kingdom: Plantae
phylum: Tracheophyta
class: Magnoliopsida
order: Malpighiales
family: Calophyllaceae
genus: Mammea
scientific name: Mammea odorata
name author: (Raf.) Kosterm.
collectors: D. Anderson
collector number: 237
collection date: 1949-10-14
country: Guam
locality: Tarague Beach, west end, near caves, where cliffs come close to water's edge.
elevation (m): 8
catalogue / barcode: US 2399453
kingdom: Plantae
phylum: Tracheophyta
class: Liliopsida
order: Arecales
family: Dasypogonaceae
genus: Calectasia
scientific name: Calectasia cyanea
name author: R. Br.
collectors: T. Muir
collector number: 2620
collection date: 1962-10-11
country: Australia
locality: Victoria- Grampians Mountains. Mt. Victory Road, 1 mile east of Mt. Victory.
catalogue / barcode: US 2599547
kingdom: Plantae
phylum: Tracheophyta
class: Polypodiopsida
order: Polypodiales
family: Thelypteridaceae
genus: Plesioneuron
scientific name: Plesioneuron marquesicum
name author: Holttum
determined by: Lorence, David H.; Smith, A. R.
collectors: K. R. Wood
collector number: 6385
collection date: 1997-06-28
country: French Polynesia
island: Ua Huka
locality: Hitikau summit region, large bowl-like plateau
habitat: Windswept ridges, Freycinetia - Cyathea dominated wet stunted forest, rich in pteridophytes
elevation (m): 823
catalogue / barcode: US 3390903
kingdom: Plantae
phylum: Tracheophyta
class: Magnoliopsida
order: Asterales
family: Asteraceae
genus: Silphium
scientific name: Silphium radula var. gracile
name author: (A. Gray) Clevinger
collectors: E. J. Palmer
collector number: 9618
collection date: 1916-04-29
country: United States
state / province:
━━━━━━━━━━━━━━━━━━━━━━━━━━━━━━
* [Required work] Can you rewrite every line of the items above as a Markdown table with two columns, Row and Line, numbering each row and skipping blank lines?

* [Final result]
| Row | Line |
|---|---|
| 1 | kingdom: Plantae |
| 2 | phylum: Tracheophyta |
| 3 | class: Magnoliopsida |
| 4 | order: Malpighiales |
| 5 | family: Calophyllaceae |
| 6 | genus: Mammea |
| 7 | scientific name: Mammea odorata |
| 8 | name author: (Raf.) Kosterm. |
| 9 | collectors: D. Anderson |
| 10 | collector number: 237 |
| 11 | collection date: 1949-10-14 |
| 12 | country: Guam |
| 13 | locality: Tarague Beach, west end, near caves, where cliffs come close to water's edge. |
| 14 | elevation (m): 8 |
| 15 | catalogue / barcode: US 2399453 |
| 16 | kingdom: Plantae |
| 17 | phylum: Tracheophyta |
| 18 | class: Liliopsida |
| 19 | order: Arecales |
| 20 | family: Dasypogonaceae |
| 21 | genus: Calectasia |
| 22 | scientific name: Calectasia cyanea |
| 23 | name author: R. Br. |
| 24 | collectors: T. Muir |
| 25 | collector number: 2620 |
| 26 | collection date: 1962-10-11 |
| 27 | country: Australia |
| 28 | locality: Victoria- Grampians Mountains. Mt. Victory Road, 1 mile east of Mt. Victory. |
| 29 | catalogue / barcode: US 2599547 |
| 30 | kingdom: Plantae |
| 31 | phylum: Tracheophyta |
| 32 | class: Polypodiopsida |
| 33 | order: Polypodiales |
| 34 | family: Thelypteridaceae |
| 35 | genus: Plesioneuron |
| 36 | scientific name: Plesioneuron marquesicum |
| 37 | name author: Holttum |
| 38 | determined by: Lorence, David H.; Smith, A. R. |
| 39 | collectors: K. R. Wood |
| 40 | collector number: 6385 |
| 41 | collection date: 1997-06-28 |
| 42 | country: French Polynesia |
| 43 | island: Ua Huka |
| 44 | locality: Hitikau summit region, large bowl-like plateau |
| 45 | habitat: Windswept ridges, Freycinetia - Cyathea dominated wet stunted forest, rich in pteridophytes |
| 46 | elevation (m): 823 |
| 47 | catalogue / barcode: US 3390903 |
| 48 | kingdom: Plantae |
| 49 | phylum: Tracheophyta |
| 50 | class: Magnoliopsida |
| 51 | order: Asterales |
| 52 | family: Asteraceae |
| 53 | genus: Silphium |
| 54 | scientific name: Silphium radula var. gracile |
| 55 | name author: (A. Gray) Clevinger |
| 56 | collectors: E. J. Palmer |
| 57 | collector number: 9618 |
| 58 | collection date: 1916-04-29 |
| 59 | country: United States |
| 60 | state / province: |